The economist Marcel Fratzscher has welcomed the traffic light plans to return to the regular VAT rate in the catering industry – and predicts rising prices for consumers. “Probably 70 to 80 percent of the twelve percentage points that VAT is now increasing in the catering industry will be passed on to customers,” said the President of the German Institute for Economic Research (DIW Berlin) to “Spiegel”. That would correspond to around ten percent higher prices.

Fratzscher refers to experiences from the nationwide VAT reduction in the second half of 2020. Some restaurants may also have a profit buffer: “The catering industry has already increased prices significantly more than inflation in the last two years.”

Economist does not expect a wave of bankruptcies

The economist defends the abolition of the tax privilege at the beginning of the year. “There is no longer any justification for extending the VAT reduction,” said Fratzscher. The aim was to help the industry that was particularly hard hit by the corona crisis. The reduction “is expensive, the money is missing somewhere else, for basic child security and the fight against poverty,” he says.

In addition, according to Fratzscher: “It is a tax cut that primarily benefits higher earners and not a socially balanced relief. People who work at the minimum wage usually cannot afford the offers anyway.”

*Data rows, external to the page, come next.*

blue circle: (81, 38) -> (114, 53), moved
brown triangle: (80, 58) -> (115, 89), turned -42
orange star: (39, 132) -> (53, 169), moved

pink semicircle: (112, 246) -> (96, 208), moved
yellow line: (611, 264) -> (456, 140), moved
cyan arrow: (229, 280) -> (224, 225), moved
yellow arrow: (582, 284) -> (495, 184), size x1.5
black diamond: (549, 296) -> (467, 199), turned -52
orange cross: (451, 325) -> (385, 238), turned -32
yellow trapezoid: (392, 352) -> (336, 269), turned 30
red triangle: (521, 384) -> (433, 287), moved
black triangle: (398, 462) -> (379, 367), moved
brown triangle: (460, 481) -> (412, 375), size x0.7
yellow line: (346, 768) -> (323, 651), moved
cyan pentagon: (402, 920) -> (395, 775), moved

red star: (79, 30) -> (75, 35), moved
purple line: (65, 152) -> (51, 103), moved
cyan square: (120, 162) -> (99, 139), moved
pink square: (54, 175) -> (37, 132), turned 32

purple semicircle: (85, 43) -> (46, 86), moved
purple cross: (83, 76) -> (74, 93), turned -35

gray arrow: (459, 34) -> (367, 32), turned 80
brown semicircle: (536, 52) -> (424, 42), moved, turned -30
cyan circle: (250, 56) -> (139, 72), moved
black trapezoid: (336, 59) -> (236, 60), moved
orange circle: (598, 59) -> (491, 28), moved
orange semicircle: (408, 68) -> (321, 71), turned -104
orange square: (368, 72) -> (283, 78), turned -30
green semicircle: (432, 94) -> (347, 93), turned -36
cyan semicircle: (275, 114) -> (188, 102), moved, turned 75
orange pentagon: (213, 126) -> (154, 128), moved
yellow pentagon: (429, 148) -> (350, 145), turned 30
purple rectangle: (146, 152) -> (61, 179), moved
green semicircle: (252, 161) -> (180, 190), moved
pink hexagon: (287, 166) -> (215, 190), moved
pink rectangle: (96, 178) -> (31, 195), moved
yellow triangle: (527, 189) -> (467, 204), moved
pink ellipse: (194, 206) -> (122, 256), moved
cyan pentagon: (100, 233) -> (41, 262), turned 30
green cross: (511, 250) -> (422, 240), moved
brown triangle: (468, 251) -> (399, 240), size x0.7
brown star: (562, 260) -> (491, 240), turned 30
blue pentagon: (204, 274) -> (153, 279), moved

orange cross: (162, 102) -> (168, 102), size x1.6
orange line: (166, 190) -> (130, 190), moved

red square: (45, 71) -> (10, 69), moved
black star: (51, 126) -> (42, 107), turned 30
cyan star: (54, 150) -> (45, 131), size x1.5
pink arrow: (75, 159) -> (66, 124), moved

He doesn’t expect a wave of bankruptcies feared by industry representatives – and argues: “The VAT was reduced so that it would be cheaper for customers and thus increase demand. The reduction should not primarily be a direct subsidy for companies.” If companies have to file for bankruptcy, it is not necessarily due to VAT, but rather due to structural reasons such as a lack of skilled workers or changing customer needs. The proportion of business trips has declined significantly due to the pandemic.